Image from: http://scikit-image.org/docs/dev/auto_examples/plot_local_otsu.html
As it can be seen, 'global Otsu' may not always produce desirable result.
To better understand what tesseract 'sees' is to apply Otsu's method to your image and then look at the resulting image.
In conclusion: the most straightforward method to improve recognition ratio is to binarize images yourself (most likely you will have find good threshold by trial and error) and then pass those binarized images to tesseract.
Somebody was kind enough to publish api docs for tesseract, so it is possible to verify previous statements about processing pipeline: ProcessPage -> GetThresholdedImage -> ThresholdToPix -> OtsuThresholdRectToPix
Not sure if your intent is for commercial use or not, But this works wonders if your performing OCR on a bunch of like images.

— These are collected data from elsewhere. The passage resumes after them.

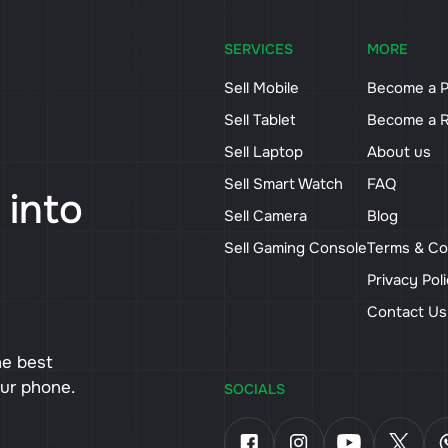
SERVICES
MORE
Sell Mobile
Become a P
Sell Tablet
Become a R
Sell Laptop
About us
Sell Smart Watch
FAQ
 into
Sell Camera
Blog
Sell Gaming Console
Terms & Co
Privacy Pol
Contact U
he best
our phone.
SOCIALS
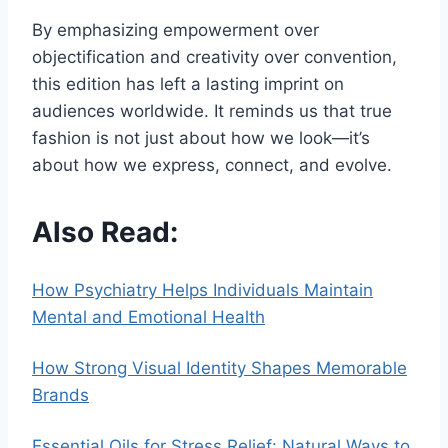
By emphasizing empowerment over
objectification and creativity over convention,
this edition has left a lasting imprint on
audiences worldwide. It reminds us that true
fashion is not just about how we look—it’s
about how we express, connect, and evolve.
Also Read:
How Psychiatry Helps Individuals Maintain
Mental and Emotional Health
How Strong Visual Identity Shapes Memorable
Brands
Essential Oils for Stress Relief: Natural Ways to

http://www.fmwconcepts.com/imagemagick/textcleaner/index.php
ORIGINAL
After Pre-Processing with given arguments.
I know it's not a perfect answer. But I'd like to share with you a video that I saw from PyCon 2013 that might be applicable. It's a little devoid of implementation details, but just might be some guidance/inspiration to you on how to solve/improve your problem.
Link to Video
Link to Presentation
And if you do decide to use ImageMagick to pre-process your source images a little. Here is question that points you to nice python bindings for it.
On a side note. Quite an important thing with Tesseract. You need to train it, otherwise it wont be nearly as good/accurate as it's capable of being.